AA/Bagdad/Ali Jawwad
Le ministère irakien de l'Intérieur, a annoncé, mardi, le limogeage et le remplacement de 35 officiers supérieurs, sur « la base des recommandations de la Haute Commission chargée d’évaluer les dirigeants au siège du ministère ».
La liste des remplacés et limogés, dont Anadolu a reçu une copie, comprend 28 généraux, et 7 colonels.
Le Premier ministre irakien, Haydar al-Abadi, avait décidé le mois dernier, de mettre en place une instance chargée d’évaluer les responsables sécuritaires, après la dégradation de la situation à al-Anbar (ouest).
Al-Abadi a mené de vastes changements au sein des institutions sécuritaires, depuis qu’il a accédé à la présidence du gouvernement irakien, en septembre dernier.
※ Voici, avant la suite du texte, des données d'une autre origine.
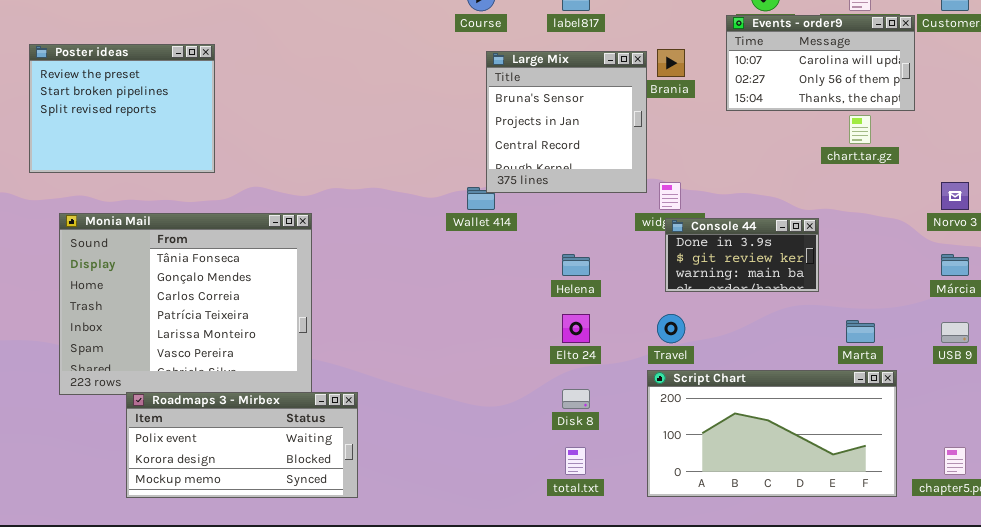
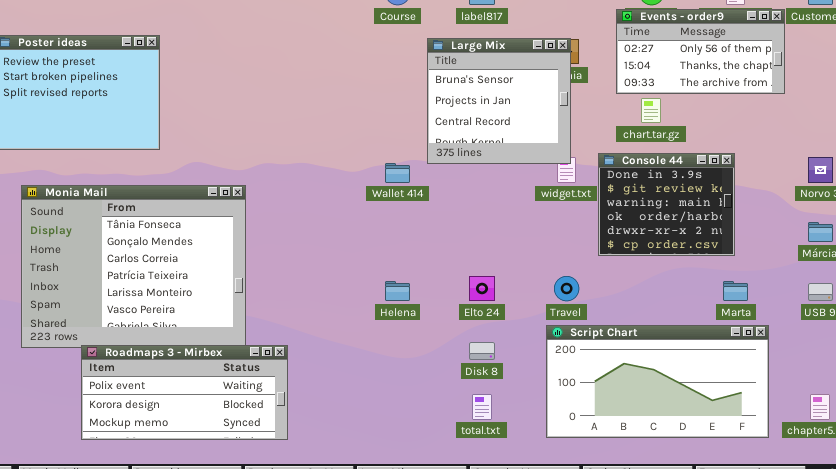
Events - order9: [726,15,915,111] -> [616,9,785,94], scrolled down 1 row
Large Mix: [486,51,647,193] -> [427,38,571,164], moved
chart.tar.gz: [849,115,871,144] -> [641,98,661,123], moved
Console 44: [665,218,819,292] -> [598,153,735,256], moved, resized
Helena: [562,254,590,276] -> [385,281,410,301], moved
Il a ainsi limogé environ 400 officiers des ministères de la Défense et de l'Intérieur, et a renvoyé tous les officiers sur lesquels Nouri al-Maliki s’est appuyé, durant huit années.
Le vice-Premier ministre, Nouri al-Maliki, est accusé d’être à l’origine de l’effondrement de l’institution sécuritaire irakienne.
De son côté, le ministre irakien de la Défense, Khaled al-Obeidi, estime à 27 milliards de dollars US, les pertes de son département dans la ville de Mossoul après les événements de juin dernier.
Le 10 juin 2014, les éléments de l’EIIL ont pris le contrôle de la ville de Mossoul, chef-lieu de la province irakienne de Ninive (Nord) avant d’étendre leur présence sur d’autres territoires dans le nord et l’ouest de l’Irak, mais aussi dans le nord et l’est de la Syrie, annonçant dans le même mois, l’instauration de «l’Etat du Califat».
Les forces irakiennes tentent depuis de récupérer ces territoires pris par l’EIIL avec l'aide des milices qui lui sont loyales et des Peshmergas, ainsi que d'une couverture aérienne de l’aviation de la Coalition internationale menée par les Etats-Unis.